● **Directives**:
A - In the article about the LibreSSL flaw, which LibreSSL version fixed the problem?
B - Write the next few paragraphs of the article about the LibreSSL random-number flaw, starting right after its final sentence.

───── Passage to read

Blow to bit-spitter 'tis but a flesh wound, claim team

A bug found and fixed in LibreSSL, the OpenSSL fork maintained by OpenBSD developers, is “catastrophic" or "overblown", depending on whom you talk to.

Just days after the release of a portable version of the crypto library, a flaw was reported in LibreSSL's pseudo-random number generator – its PRNG, a vital component in strong encryption.‬

Andrew Ayer was able to write a program that could call LibreSSL's PRNG twice and get back the exact same stream of bits each time, which is not supposed to happen. Ayer, the founder of secure backup company Opsmate, described this bug as a “catastrophic failure of the PRNG.”

The OpenBSD project rejected this assessment as "overblown", and instead said the glitch was "minor". Nonetheless, the team promptly addressed the problem in LibreSSL version 2.0.2 and released it.

OpenBSD contributor Bob Beck reckoned a "contrived test program", such as the one produced by Ayer, was needed to reproduce the bug.

“While it’s a real issue, it’s actually a fairly minor one, because real applications don’t work the way the author describes, both because the PID (process identification number) issue would be very difficult to have become a real issue in real software, and nobody writes real software with OpenSSL the way the author has set this test up in the article,” Beck told Kaspersky Labs' Threatpost news service.

──────────
───── Excerpted records

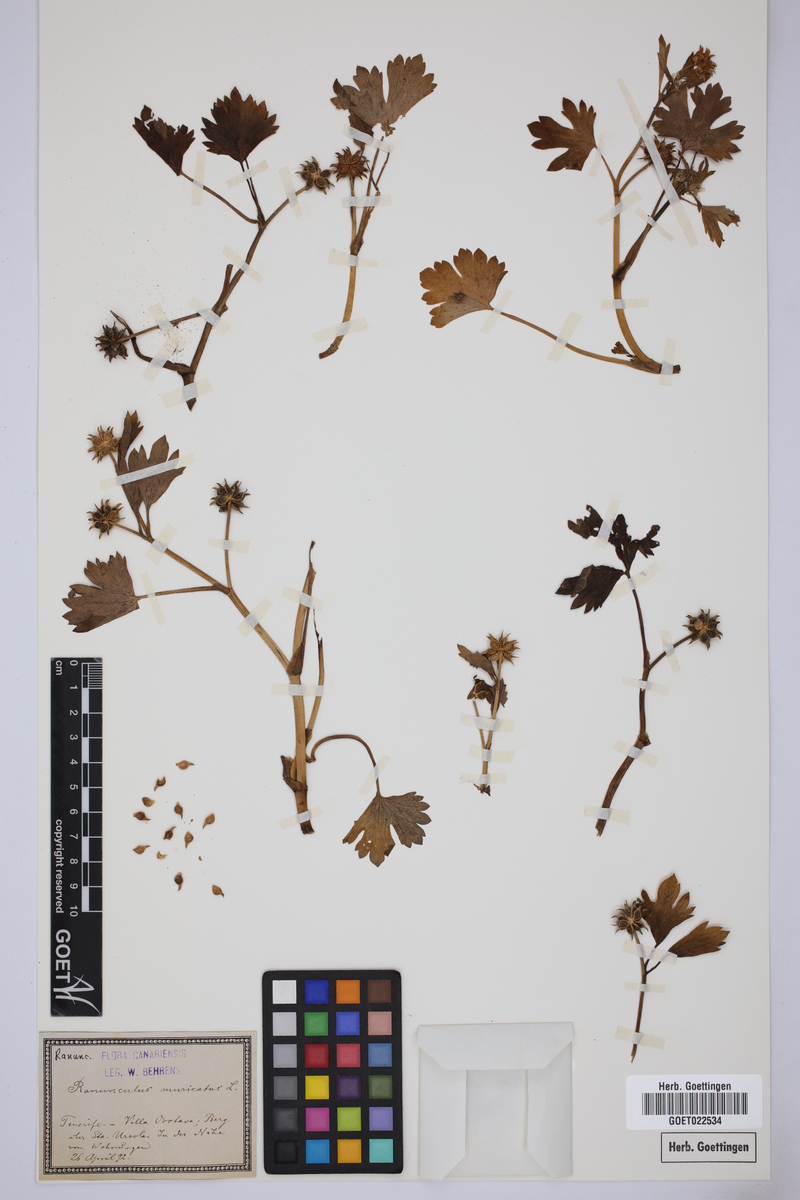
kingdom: Plantae
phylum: Tracheophyta
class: Magnoliopsida
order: Ranunculales
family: Ranunculaceae
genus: Ranunculus
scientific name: Ranunculus muricatus
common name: Rough-fruited buttercup
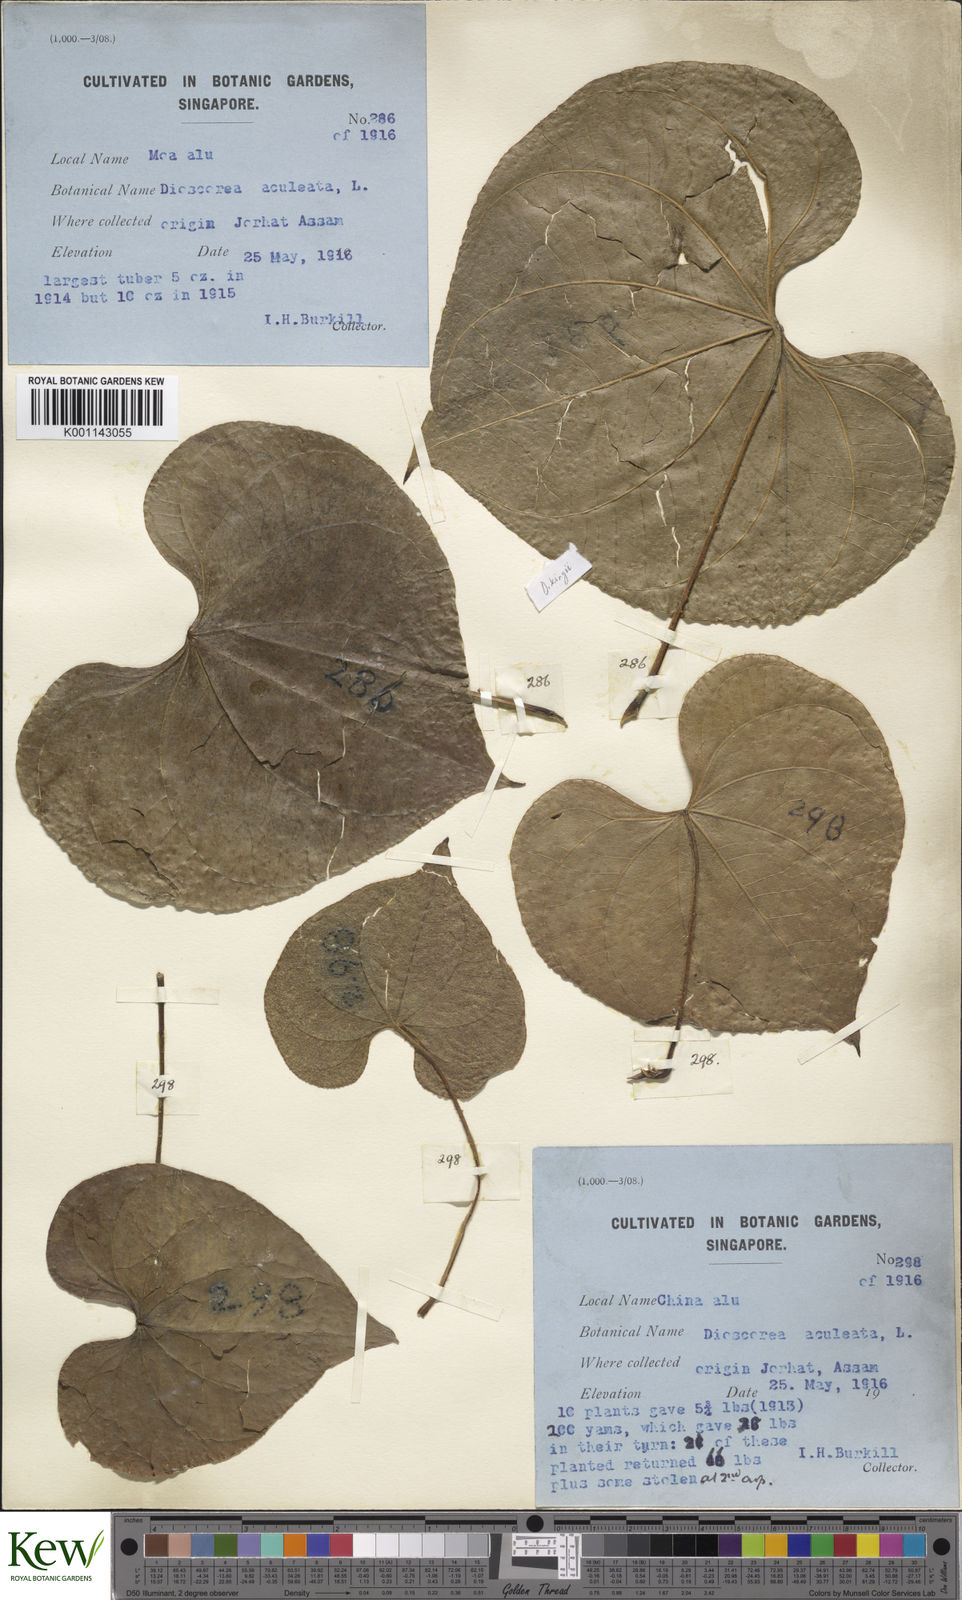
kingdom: Plantae
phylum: Tracheophyta
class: Liliopsida
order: Dioscoreales
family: Dioscoreaceae
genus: Dioscorea
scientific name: Dioscorea esculenta
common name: Chinese yam
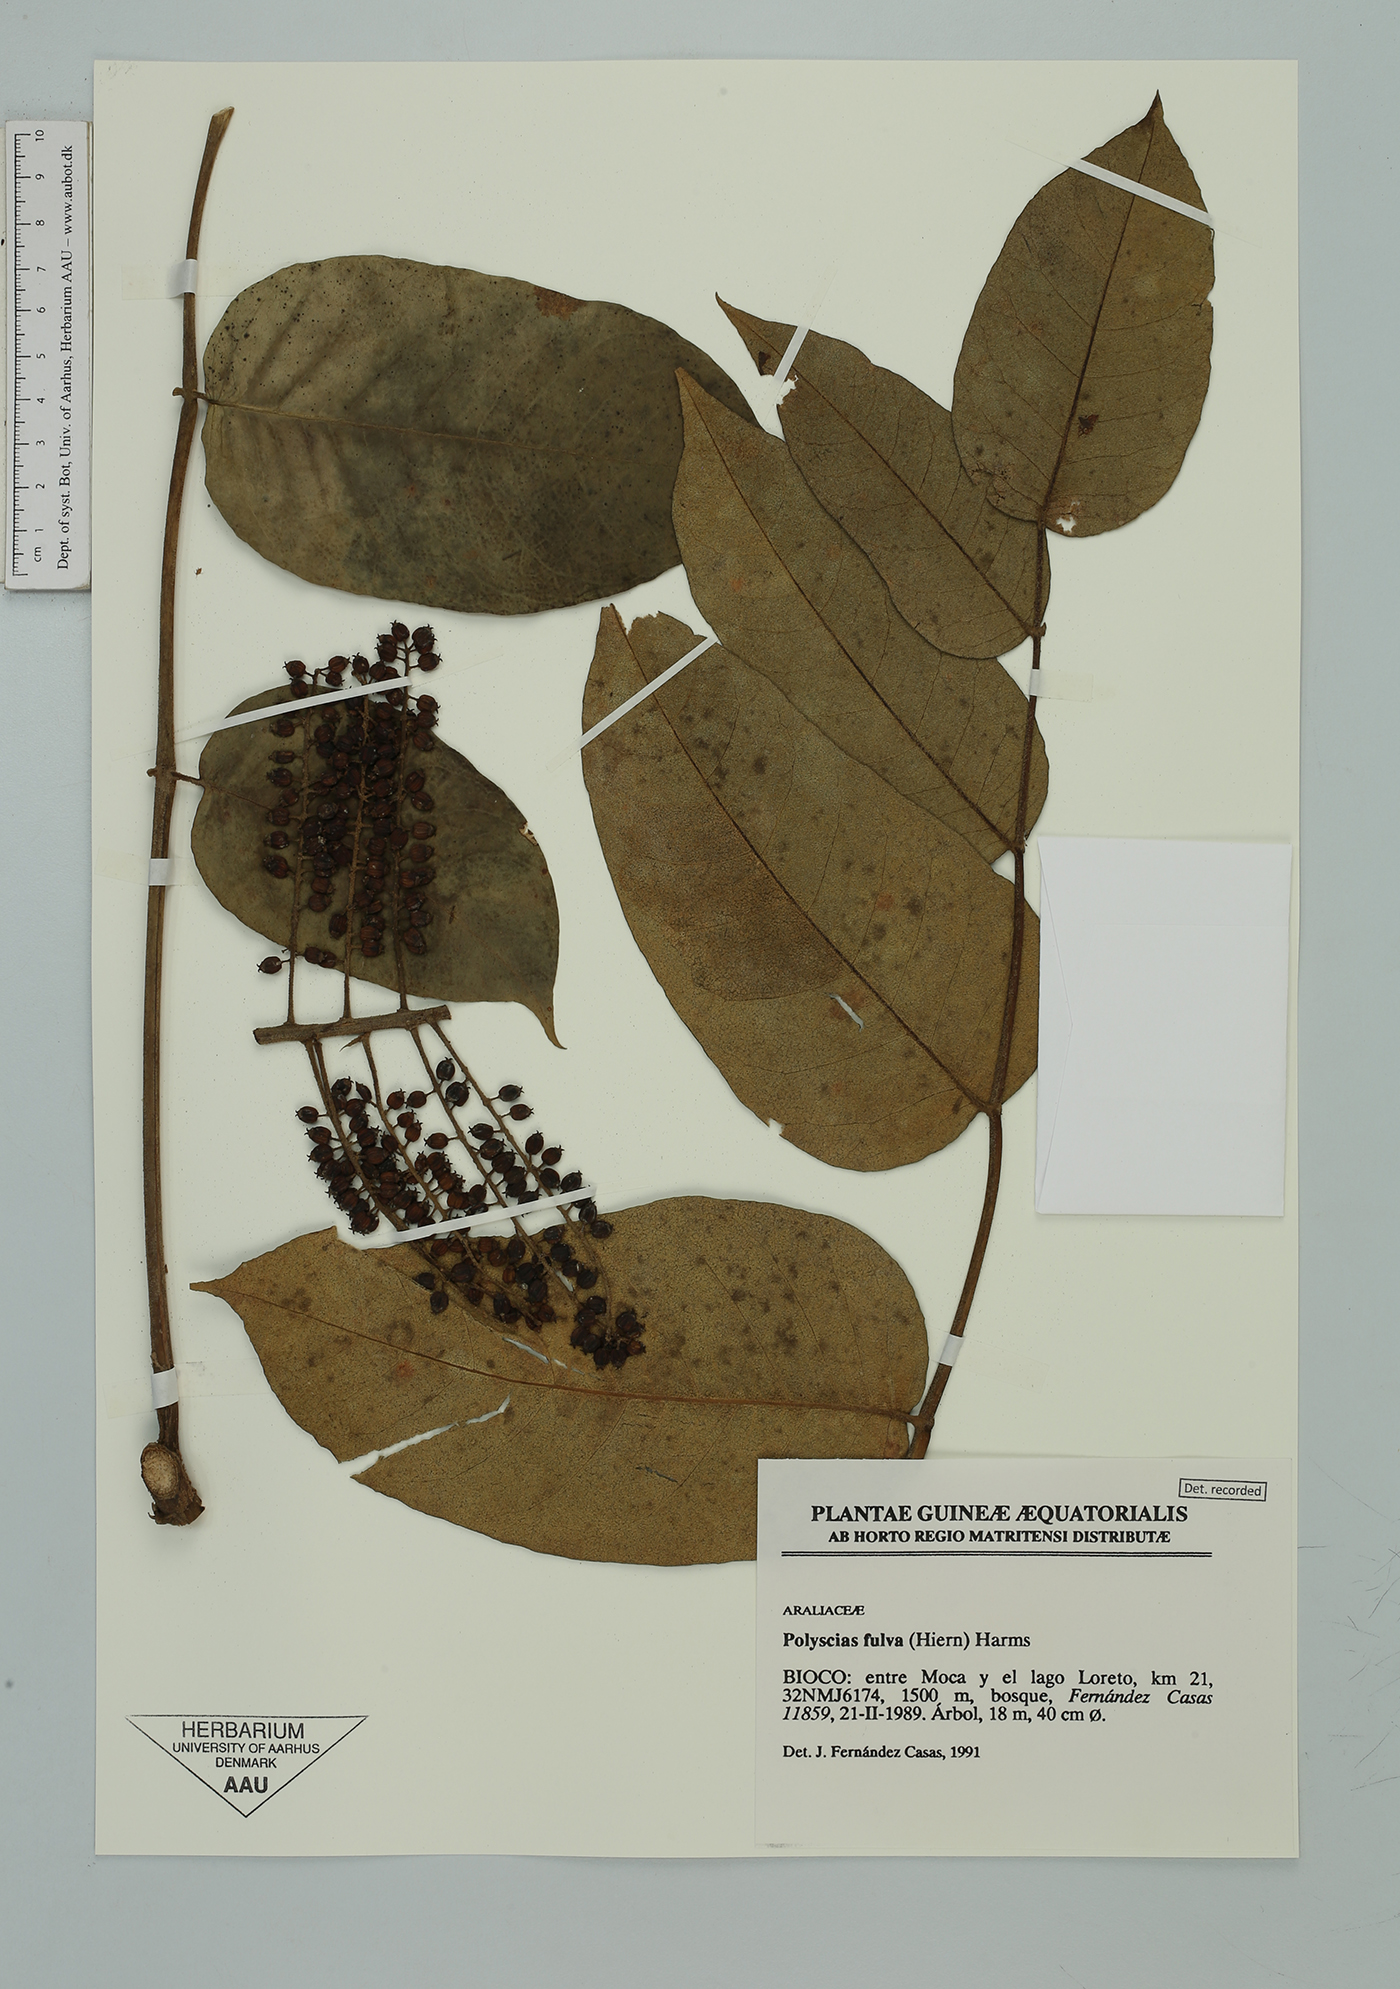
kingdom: Plantae
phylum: Tracheophyta
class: Magnoliopsida
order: Apiales
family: Araliaceae
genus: Polyscias
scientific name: Polyscias fulva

──────────

● **Expected responses**:
A - LibreSSL version 2.0.2.

B -
Ayer's fork_rand proof-of-concept code exploited the fact that fork()ing a program linked with LibreSSL produces a child process with the same PRNG state as the parent – meaning they will both spit out the same sequence of pseudo-random numbers.

This is not particularly brilliant because it means, for example, one process knows what another's random bit stream will look like, and these bit streams are used to generate secure encryption keys. Secrets will be leaked, in other words.

LibreSSL tries to detect when it is running in a fork()ed process by checking its process ID (PID): a change in PID means it is running in a new child, and duly resets its PRNG state to produce different numbers.

But the PID on Linux is 16 bits wide by default, and overflows when it hits that limit. If a program fork()s hard enough, a child could end up reusing a grandparent's PID and the aforementioned reseed check fails.

"You may think that fork_rand is a contrived example or that it's unlikely in practice for a process to end up with the same PID as its grandparent," wrote Ayer on his blog.

"You may be right, but for security-critical code this is not a strong enough guarantee. Attackers often find extremely creative ways to manufacture scenarios favorable for attacks, even when those scenarios are unlikely to occur under normal circumstances."

Bugs in PRNG components are a big deal because they weaken cryptographic systems. The NSA-championed Dual EC DRBG PRNG, which was offered as a default in the RSA BSAFE cryptography library, was found to be hopelessly flawed – so much so, it's believed Uncle Sam's spies deliberately knackered it with a backdoor.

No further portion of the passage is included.